The Delaware State Hornets are  the sixteen sports teams representing Delaware State University in Dover, Delaware in intercollegiate athletics, including men and women's basketball, cross country, tennis, and track and field; women's-only bowling, softball, and volleyball; and men's-only baseball. The Hornets complete in NCAA Division I; they have been members of the Mid-Eastern Athletic Conference since 1970. While most teams play in the MEAC, the women's soccer team competes as an independent, the women's equestrian team plays in the ECAC/National Collegiate Equestrian Association, the baseball and women's golf teams compete in the Northeast Conference, and the women's lacrosse team competes in the ASUN Conference.

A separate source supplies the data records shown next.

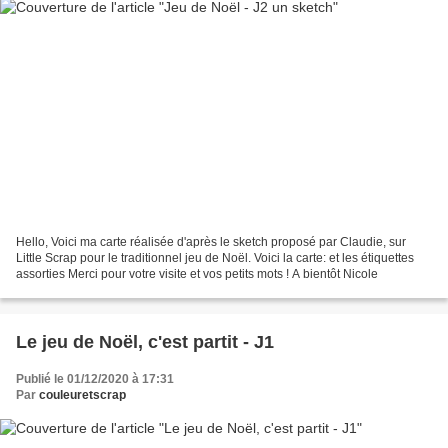
Hello, Voici ma carte réalisée d'après le sketch proposé par Claudie, sur
Little Scrap pour le traditionnel jeu de Noël. Voici la carte: et les étiquettes
assorties Merci pour votre visite et vos petits mots ! A bientôt Nicole
Le jeu de Noël, c'est partit - J1
Publié le 01/12/2020 à 17:31
Par
couleuretscrap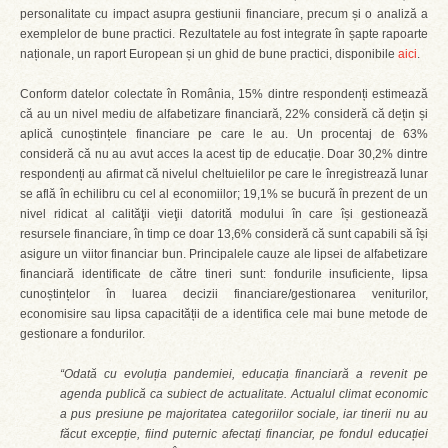
personalitate cu impact asupra gestiunii financiare, precum și o analiză a
exemplelor de bune practici. Rezultatele au fost integrate în șapte rapoarte
naționale, un raport European și un ghid de bune practici, disponibile
aici
.
Conform datelor colectate în România, 15% dintre respondenți estimează
că au un nivel mediu de alfabetizare financiară, 22% consideră că dețin și
aplică cunoștințele financiare pe care le au. Un procentaj de 63%
consideră că nu au avut acces la acest tip de educație. Doar 30,2% dintre
respondenți au afirmat că nivelul cheltuielilor pe care le înregistrează lunar
se află în echilibru cu cel al economiilor; 19,1% se bucură în prezent de un
nivel ridicat al calităţii vieţii datorită modului în care își gestionează
resursele financiare, în timp ce doar 13,6% consideră că sunt capabili să își
asigure un viitor financiar bun. Principalele cauze ale lipsei de alfabetizare
financiară identificate de către tineri sunt: fondurile insuficiente, lipsa
cunoștințelor în luarea decizii financiare/gestionarea veniturilor,
economisire sau lipsa capacității de a identifica cele mai bune metode de
gestionare a fondurilor.
“Odată cu evoluția pandemiei, educația financiară a revenit pe
agenda publică ca subiect de actualitate. Actualul climat economic
a pus presiune pe majoritatea categoriilor sociale, iar tinerii nu au
făcut excepție, fiind puternic afectați financiar, pe fondul educației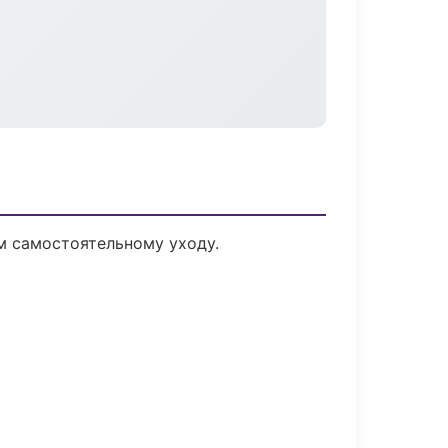
м самостоятельному уходу.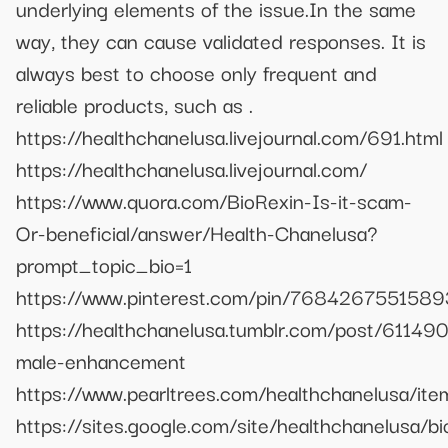
underlying elements of the issue.In the same
way, they can cause validated responses. It is
always best to choose only frequent and
reliable products, such as .
https://healthchanelusa.livejournal.com/691.html
https://healthchanelusa.livejournal.com/
https://www.quora.com/BioRexin-Is-it-scam-
Or-beneficial/answer/Health-Chanelusa?
prompt_topic_bio=1
https://www.pinterest.com/pin/768426755158
https://healthchanelusa.tumblr.com/post/6114
male-enhancement
https://www.pearltrees.com/healthchanelusa/i
https://sites.google.com/site/healthchanelusa/bi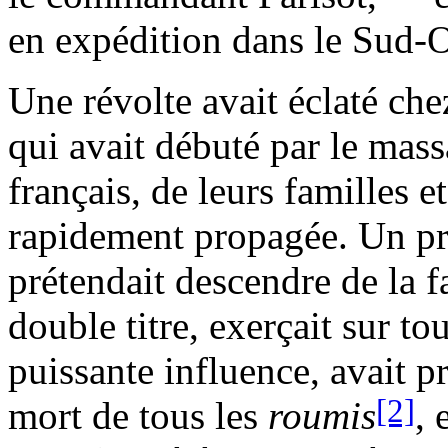
en expédition dans le Sud-O
Une révolte avait éclaté che
qui avait débuté par le mass
français, de leurs familles e
rapidement propagée. Un p
prétendait descendre de la f
double titre, exerçait sur to
puissante influence, avait pr
[2]
mort de tous les
rou
mis
, 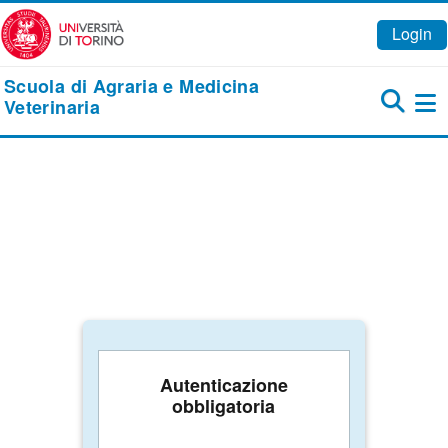
Vai al contenuto principale
Login
Scuola di Agraria e Medicina
Veterinaria
Pa
Autenticazione
obbligatoria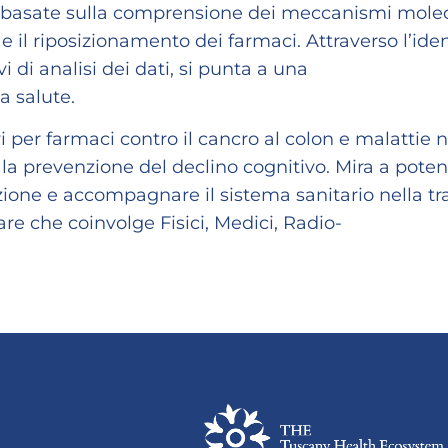
basate sulla comprensione dei meccanismi molecol
 e il riposizionamento dei farmaci. Attraverso l’ide
 di analisi dei dati, si punta a una
a salute.
vi per farmaci contro il cancro al colon e malattie 
 prevenzione del declino cognitivo. Mira a potenzi
ione e accompagnare il sistema sanitario nella tr
are che coinvolge Fisici, Medici, Radio-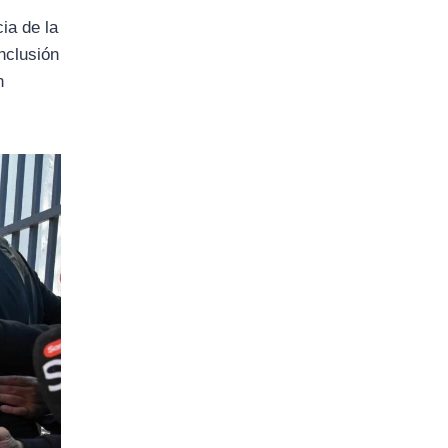
ia de la
nclusión
n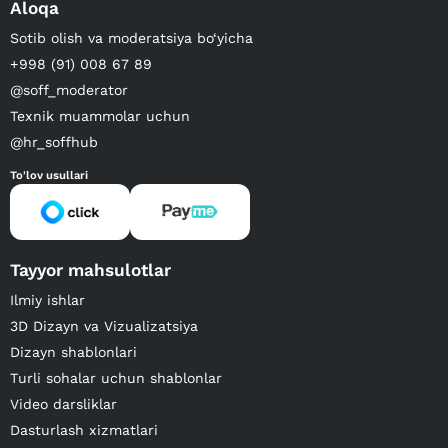
Aloqa
Sotib olish va moderatsiya bo‘yicha
+998 (91) 008 67 89
@soff_moderator
Texnik muammolar uchun
@hr_soffhub
To'lov usullari
Tayyor mahsulotlar
Ilmiy ishlar
3D Dizayn va Vizualizatsiya
Dizayn shablonlari
Turli sohalar uchun shablonlar
Video darsliklar
Dasturlash xizmatlari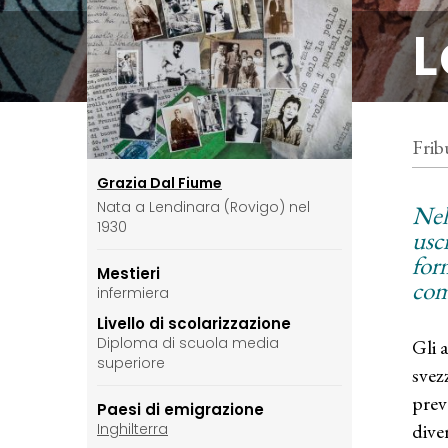
L
Frib
Grazia Dal Fiume
Nata a Lendinara (Rovigo) nel
Nel
1930
usci
form
Mestieri
com
infermiera
Livello di scolarizzazione
Diploma di scuola media
Gli 
superiore
svez
prev
Paesi di emigrazione
dive
Inghilterra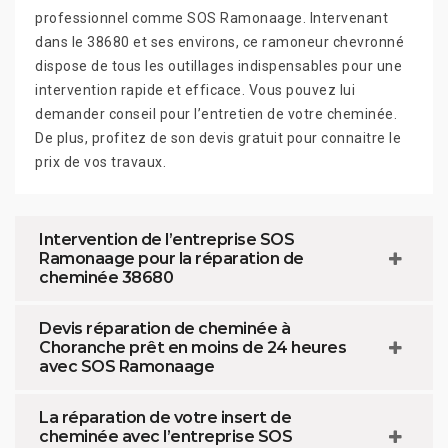
professionnel comme SOS Ramonaage. Intervenant
dans le 38680 et ses environs, ce ramoneur chevronné
dispose de tous les outillages indispensables pour une
intervention rapide et efficace. Vous pouvez lui
demander conseil pour l’entretien de votre cheminée.
De plus, profitez de son devis gratuit pour connaitre le
prix de vos travaux.
Intervention de l’entreprise SOS
Ramonaage pour la réparation de
cheminée 38680
Devis réparation de cheminée à
Choranche prêt en moins de 24 heures
avec SOS Ramonaage
La réparation de votre insert de
cheminée avec l’entreprise SOS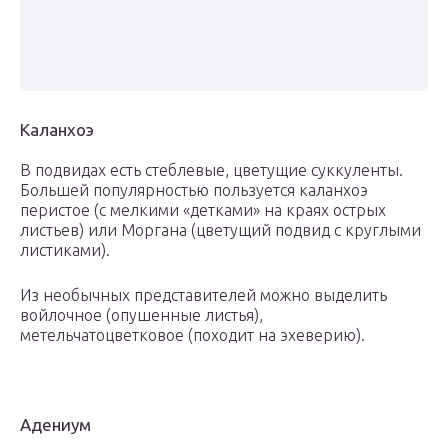
Каланхоэ
В подвидах есть стеблевые, цветущие суккуленты.
Большей популярностью пользуется каланхоэ
перистое (с мелкими «детками» на краях острых
листьев) или Моргана (цветущий подвид с круглыми
листиками).
Из необычных представителей можно выделить
войлочное (опушенные листья),
метельчатоцветковое (походит на эхеверию).
Адениум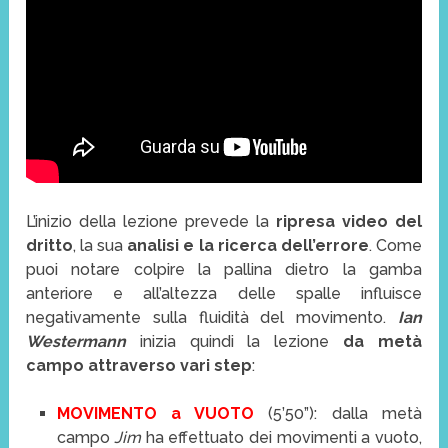
L’inizio della lezione prevede la
ripresa video del
dritto
, la sua
analisi e la ricerca dell’errore
. Come
puoi notare colpire la pallina dietro la gamba
anteriore e all’altezza delle spalle influisce
negativamente sulla fluidità del movimento.
Ian
Westermann
inizia quindi la lezione
da metà
campo attraverso vari step
:
MOVIMENTO a VUOTO
(5’50”): dalla metà
campo
Jim
ha effettuato dei movimenti a vuoto,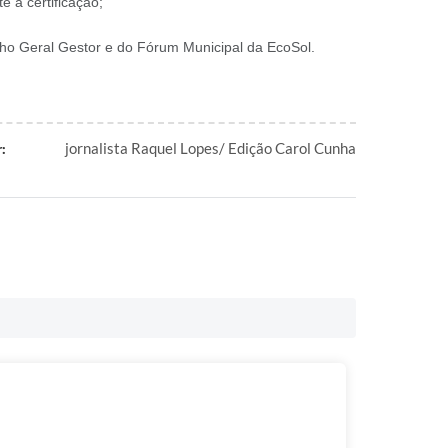
 a certificação;
lho Geral Gestor e do Fórum Municipal da EcoSol.
jornalista Raquel Lopes/ Edição Carol Cunha
: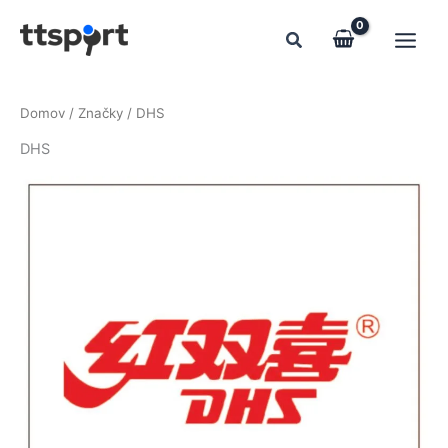
Preskočiť
na
obsah
Domov
/ Značky / DHS
DHS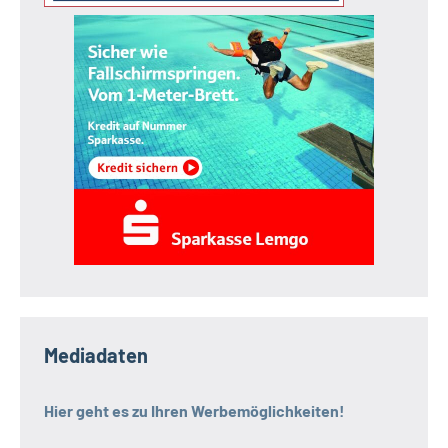
Mediadaten
Hier geht es zu Ihren Werbemöglichkeiten!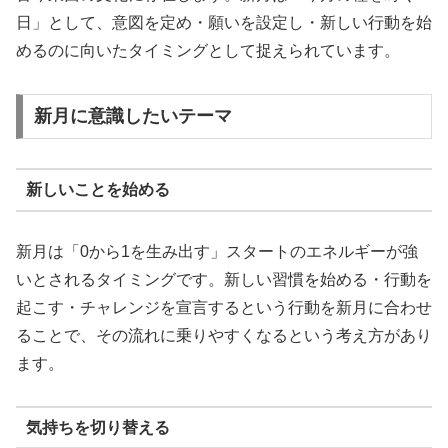
日」として、意図を定め・願いを設定し・新しい行動を始
めるのに向いたタイミングとして捉えられています。
新月に意識したいテーマ
新しいことを始める
新月は「0から1を生み出す」スタートのエネルギーが強
いとされるタイミングです。新しい習慣を始める・行動を
起こす・チャレンジを宣言するという行動を新月に合わせ
ることで、その流れに乗りやすくなるという考え方があり
ます。
気持ちを切り替える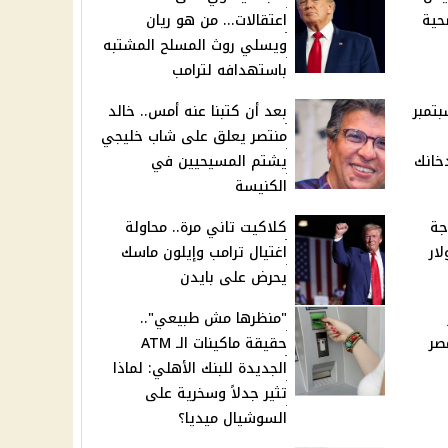
حية
اعتقالات... من هو ريان
ويسلي روث المسلح المشتبه
باستهدافه لترامب
سجائر اليوم 16 سبتمبر
بعد أن كتبنا عنه أمس.. خالد
منتصر يعلق على شاب خليجي
خانك
يشتم المسيحيين في
الكنيسة
جة
كلاكيت تاني مرة.. محاولة
ار
اغتيال ترامب وإيلون ماسك
يحرض على بايدن
"منظرها مش طبيعي"..
ي مصر
حقيقة ماكينات الـ ATM
الجديدة للبنك الأهلي: لماذا
تثير جدلاً وسخرية على
السوشيال ميديا؟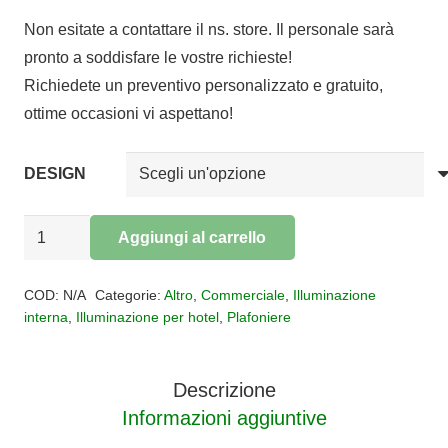
di
Non esitate a contattare il ns. store. Il personale sarà
prezzo:
pronto a soddisfare le vostre richieste!
da
Richiedete un preventivo personalizzato e gratuito,
€240,00
ottime occasioni vi aspettano!
a
€348,00
DESIGN
Plafoniera
Aggiungi al carrello
Classic
Alternative:
Bologna
COD:
N/A
Categorie:
Altro
,
Commerciale
,
Illuminazione
quantità
interna
,
Illuminazione per hotel
,
Plafoniere
Descrizione
Informazioni aggiuntive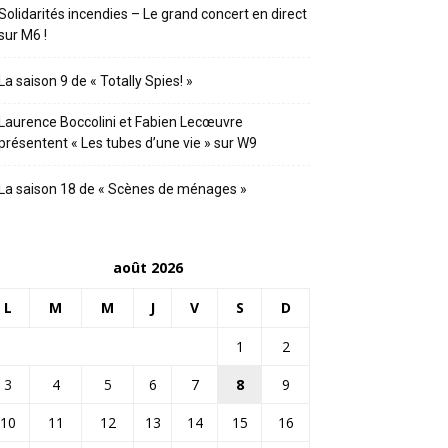
Solidarités incendies – Le grand concert en direct
sur M6 !
La saison 9 de « Totally Spies! »
Laurence Boccolini et Fabien Lecœuvre
présentent « Les tubes d’une vie » sur W9
La saison 18 de « Scènes de ménages »
août 2026
L
M
M
J
V
S
D
1
2
3
4
5
6
7
8
9
10
11
12
13
14
15
16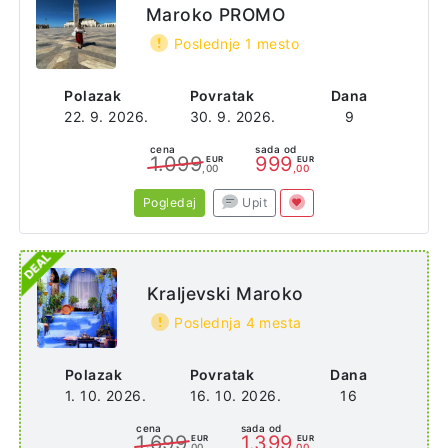
Maroko PROMO
Poslednje 1 mesto
Polazak
Povratak
Dana
22. 9. 2026.
30. 9. 2026.
9
cena
sada od
1.099
999
EUR
EUR
,00
,00
Pogledaj
Upit
Kraljevski Maroko
Poslednja 4 mesta
Polazak
Povratak
Dana
1. 10. 2026.
16. 10. 2026.
16
cena
sada od
1.699
1.399
EUR
EUR
,00
,00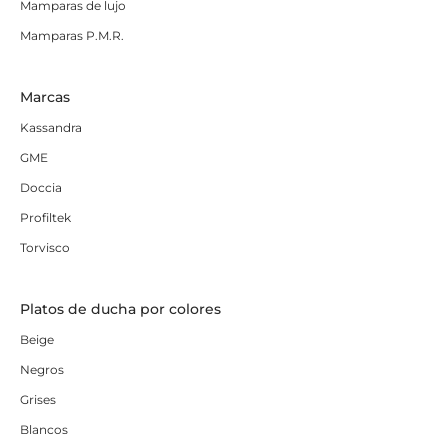
Mamparas de lujo
Mamparas P.M.R.
Marcas
Kassandra
GME
Doccia
Profiltek
Torvisco
Platos de ducha por colores
Beige
Negros
Grises
Blancos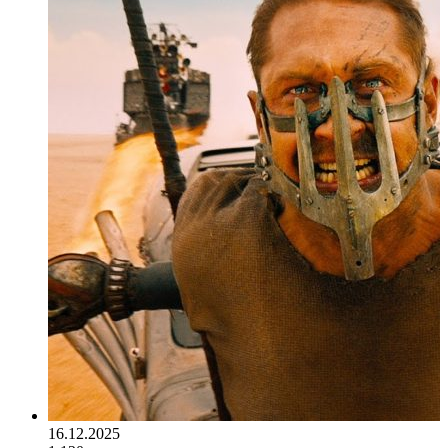
16.12.2025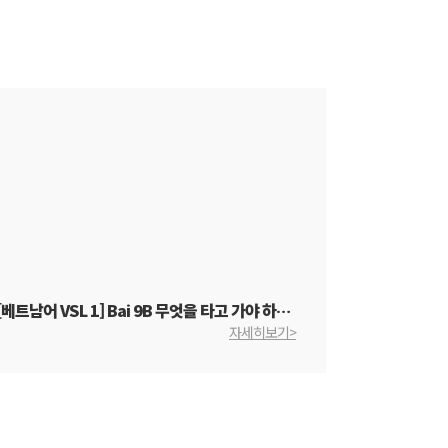
[베트남어 VSL 1] Bai 9B 무엇을 타고 가야 하나요?
자세히보기>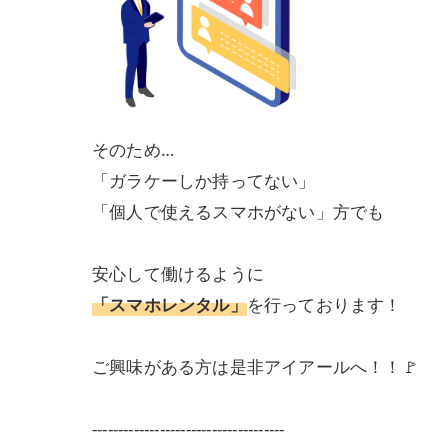
そのため…
「ガラケーしか持ってない」
「個人で使えるスマホがない」方でも
安心して働けるように
「スマホレンタル」
を行っております！
ご興味がある方は是非アイアールへ！！🚩
-------------------------------------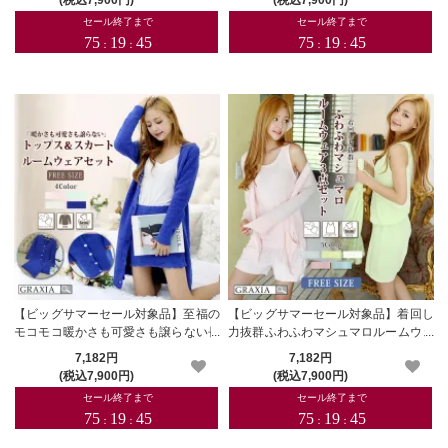
品】
【ビッグサマーセール対象品】至福の
【ビッグサマーセール対象品】着回し
モコモコ暖かさも可愛さも譲らない長
力抜群ふわふわマシュマロルームウェ
袖トップス＆スカート上下セット(RO
ア3点セット(ROOMWEAR)【メーカ
7,182円
7,182円
OMWEAR)【メーカーお取り寄せ品】
ーお取り寄せ品】
(税込7,900円)
(税込7,900円)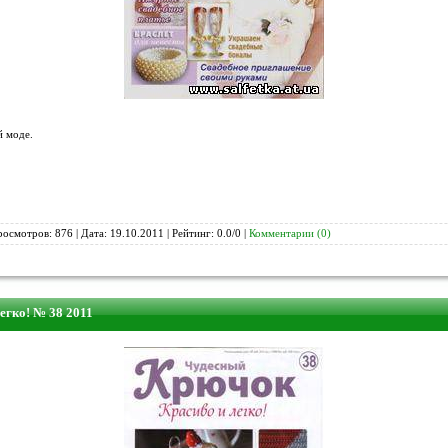
й моде.
росмотров: 876 | Дата:
19.10.2011
| Рейтинг: 0.0/0 |
Комментарии (0)
егко! № 38 2011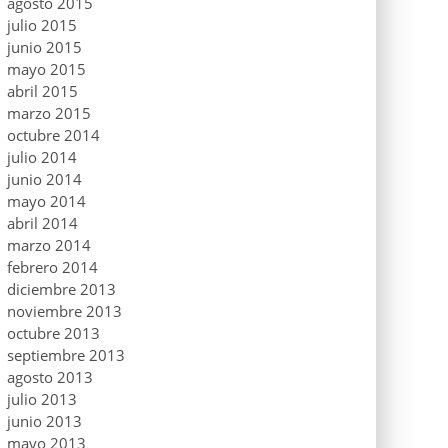
agosto 2015
julio 2015
junio 2015
mayo 2015
abril 2015
marzo 2015
octubre 2014
julio 2014
junio 2014
mayo 2014
abril 2014
marzo 2014
febrero 2014
diciembre 2013
noviembre 2013
octubre 2013
septiembre 2013
agosto 2013
julio 2013
junio 2013
mayo 2013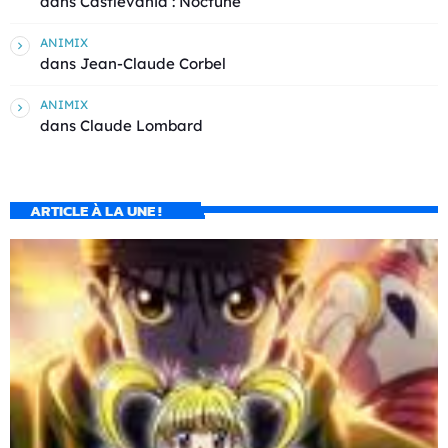
dans
Castlevania : Noctune
ANIMIX
dans
Jean-Claude Corbel
ANIMIX
dans
Claude Lombard
ARTICLE À LA UNE !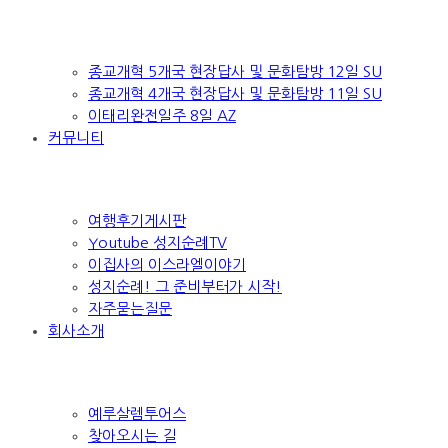
종교개혁 5개국 현장답사 및 문화탐방 12일 SU
종교개혁 4개국 현장답사 및 문화탐방 11일 SU
이태리완전일주 8일 AZ
커뮤니티
여행후기게시판
Youtube 성지순례TV
이집사의 이스라엘이야기
성지순례! 그 준비부터가 시작!
자주묻는질문
회사소개
예루살렘투어스
찾아오시는 길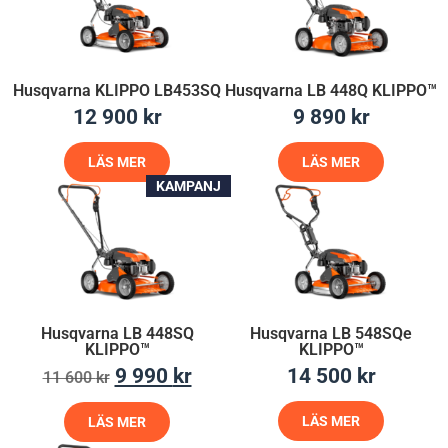
Husqvarna KLIPPO LB453SQ
Husqvarna LB 448Q KLIPPO™
12 900
kr
9 890
kr
LÄS MER
LÄS MER
KAMPANJ
Husqvarna LB 448SQ
Husqvarna LB 548SQe
KLIPPO™
KLIPPO™
9 990
kr
14 500
kr
11 600
kr
LÄS MER
LÄS MER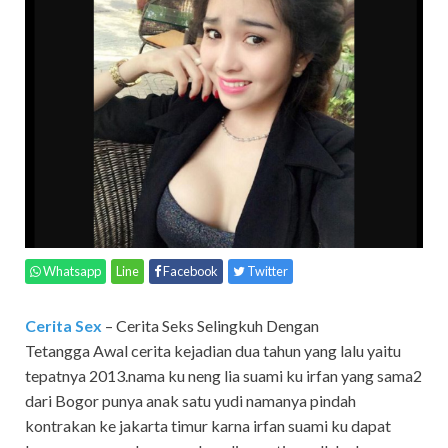
Whatsapp
Line
Facebook
Twitter
Cerita Sex
– Cerita Seks Selingkuh Dengan
Tetangga Awal cerita kejadian dua tahun yang lalu yaitu
tepatnya 2013.nama ku neng lia suami ku irfan yang sama2
dari Bogor punya anak satu yudi namanya pindah
kontrakan ke jakarta timur karna irfan suami ku dapat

The university's Department of Intramural Sports provides a wide variety of quality recreational programs for students, faculty and staff.

Teams
A member of the Mid-Eastern Athletic Conference (MEAC), Delaware State sponsors teams in six men's and twelve women's NCAA sanctioned sports.

Basketball
The university has both men's and women's basketball teams.

Its men's basketball team won the 2005 MEAC championship and earned a berth in the 2005 NCAA tournament. Playing as a sixteen-seed, the Hornets lost 57–46 in the opening round to one-seed Duke University. The Hornets also have made back to back National Invitation Tournament appearances in 2006 and 2007.

The women's basketball team won the 2006 MEAC championship and earned a berth in the 2006 NCAA tournament. Playing as a fifteen-seed, the Lady Hornets kept the game close down by only three until nine minutes remained in the game, but lost 62–47 in the opening round to two-seed Vanderbilt University.